Page MenuHomePhabricator

Increase concurrency of the cirrusCheckerJob
Closed, ResolvedPublic

Description

As we introduced a new elastic cluster to write to (cloudelastic) the CheckerJob has now more work to do.
We tuned the cloudelastic cluster to keep up with the synchronous writes but we are still behind on the checker job.

Event Timeline

Change 532357 had a related patch set uploaded (by Mobrovac; owner: Mobrovac):
[mediawiki/services/change-propagation/jobqueue-deploy@master] [TEMP] cirusSearchCheckerJob: Increase concurrency to 20

https://gerrit.wikimedia.org/r/532357

Change 532357 merged by Mobrovac:
[mediawiki/services/change-propagation/jobqueue-deploy@master] [TEMP] cirusSearchCheckerJob: Increase concurrency to 20

https://gerrit.wikimedia.org/r/532357

Mentioned in SAL (#wikimedia-operations) [2019-08-26T11:55:43Z] <mobrovac@deploy1001> Started deploy [cpjobqueue/deploy@e742ecf]: Increase the concurrency of cirusSearchCheckerJobs to 20 - T231194

Mentioned in SAL (#wikimedia-operations) [2019-08-26T11:57:13Z] <mobrovac@deploy1001> Finished deploy [cpjobqueue/deploy@e742ecf]: Increase the concurrency of cirusSearchCheckerJobs to 20 - T231194 (duration: 01m 31s)

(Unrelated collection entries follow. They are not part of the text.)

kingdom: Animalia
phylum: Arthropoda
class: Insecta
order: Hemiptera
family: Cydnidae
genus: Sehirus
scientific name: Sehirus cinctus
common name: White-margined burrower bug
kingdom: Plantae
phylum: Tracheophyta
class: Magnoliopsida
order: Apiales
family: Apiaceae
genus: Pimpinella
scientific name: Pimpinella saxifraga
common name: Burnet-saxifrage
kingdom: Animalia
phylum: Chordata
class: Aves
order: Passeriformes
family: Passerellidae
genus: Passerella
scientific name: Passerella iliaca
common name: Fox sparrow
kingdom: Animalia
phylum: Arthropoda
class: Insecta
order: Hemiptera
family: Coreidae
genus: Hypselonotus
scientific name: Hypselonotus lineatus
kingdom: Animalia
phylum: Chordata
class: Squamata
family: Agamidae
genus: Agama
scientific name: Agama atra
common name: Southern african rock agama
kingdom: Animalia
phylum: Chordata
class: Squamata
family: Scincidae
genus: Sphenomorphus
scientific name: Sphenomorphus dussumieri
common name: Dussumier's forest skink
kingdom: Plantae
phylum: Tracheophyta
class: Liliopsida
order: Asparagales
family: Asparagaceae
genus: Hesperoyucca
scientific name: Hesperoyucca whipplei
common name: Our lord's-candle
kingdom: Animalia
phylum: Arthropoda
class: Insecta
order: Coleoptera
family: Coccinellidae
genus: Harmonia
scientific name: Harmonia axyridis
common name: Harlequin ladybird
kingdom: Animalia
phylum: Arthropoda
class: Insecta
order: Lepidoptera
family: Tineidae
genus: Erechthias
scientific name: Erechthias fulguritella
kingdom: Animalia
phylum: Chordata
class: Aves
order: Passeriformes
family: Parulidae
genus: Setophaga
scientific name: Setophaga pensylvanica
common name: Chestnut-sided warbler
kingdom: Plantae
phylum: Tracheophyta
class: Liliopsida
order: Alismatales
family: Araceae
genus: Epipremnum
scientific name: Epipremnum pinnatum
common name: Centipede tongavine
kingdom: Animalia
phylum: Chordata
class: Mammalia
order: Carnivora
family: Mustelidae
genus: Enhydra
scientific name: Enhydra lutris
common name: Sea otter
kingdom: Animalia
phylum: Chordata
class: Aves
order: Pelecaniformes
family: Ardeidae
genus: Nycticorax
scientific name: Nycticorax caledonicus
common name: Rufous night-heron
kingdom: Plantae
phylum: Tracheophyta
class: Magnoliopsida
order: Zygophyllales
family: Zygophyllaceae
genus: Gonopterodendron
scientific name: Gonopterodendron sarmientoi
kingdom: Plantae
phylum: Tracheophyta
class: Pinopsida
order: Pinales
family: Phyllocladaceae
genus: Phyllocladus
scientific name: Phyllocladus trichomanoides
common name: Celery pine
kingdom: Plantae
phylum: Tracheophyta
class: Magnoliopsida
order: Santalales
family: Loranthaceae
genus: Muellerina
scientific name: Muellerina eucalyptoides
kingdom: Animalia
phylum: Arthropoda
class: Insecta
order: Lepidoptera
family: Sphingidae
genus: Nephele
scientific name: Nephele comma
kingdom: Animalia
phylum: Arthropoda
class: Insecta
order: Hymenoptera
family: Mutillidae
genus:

mobrovac changed the task status from Open to Stalled.Aug 26 2019, 12:10 PM

Stalling until the backlog has been cleared. Once that happens, we'll likely want to decrease the concurrency slightly.

Change 532556 had a related patch set uploaded (by Mobrovac; owner: Mobrovac):
[mediawiki/services/change-propagation/jobqueue-deploy@master] cirrusSearchLinksUpdate: Increase concurrency to 150

https://gerrit.wikimedia.org/r/532556

Change 532556 merged by Mobrovac:
[mediawiki/services/change-propagation/jobqueue-deploy@master] cirrusSearchLinksUpdate: Increase concurrency to 150

https://gerrit.wikimedia.org/r/532556

Mentioned in SAL (#wikimedia-operations) [2019-08-27T09:09:56Z] <mobrovac@deploy1001> Started deploy [cpjobqueue/deploy@c2bc1a3]: Increase cirrusSearchLinksUpdate concurrency to 150 - T231194

Mentioned in SAL (#wikimedia-operations) [2019-08-27T09:11:05Z] <mobrovac@deploy1001> Finished deploy [cpjobqueue/deploy@c2bc1a3]: Increase cirrusSearchLinksUpdate concurrency to 150 - T231194 (duration: 01m 09s)

Change 532694 had a related patch set uploaded (by DCausse; owner: DCausse):
[operations/mediawiki-config@master] [cirrus] Stop generating new cirrusSearchChecker jobs

https://gerrit.wikimedia.org/r/532694

Change 532694 merged by jenkins-bot:
[operations/mediawiki-config@master] [cirrus] Stop generating new cirrusSearchChecker jobs

https://gerrit.wikimedia.org/r/532694

Mentioned in SAL (#wikimedia-operations) [2019-08-27T11:49:24Z] <dcausse@deploy1001> Synchronized wmf-config/CirrusSearch-production.php: T231194 [cirrus] Stop generating new cirrusSearchChecker jobs (duration: 00m 45s)

Change 533842 had a related patch set uploaded (by DCausse; owner: DCausse):
[operations/mediawiki-config@master] [cirrus] Reenable sanity checks

https://gerrit.wikimedia.org/r/533842

Change 533842 merged by jenkins-bot:
[operations/mediawiki-config@master] [cirrus] Reenable sanity checks

https://gerrit.wikimedia.org/r/533842

Mentioned in SAL (#wikimedia-operations) [2019-09-04T11:49:34Z] <dcausse@deploy1001> Synchronized wmf-config/CirrusSearch-production.php: T231194: [cirrus] Reenable sanity checks (duration: 00m 56s)

Thanks @mobrovac, we re-enabled the sanitizer and the topics were stable. closing.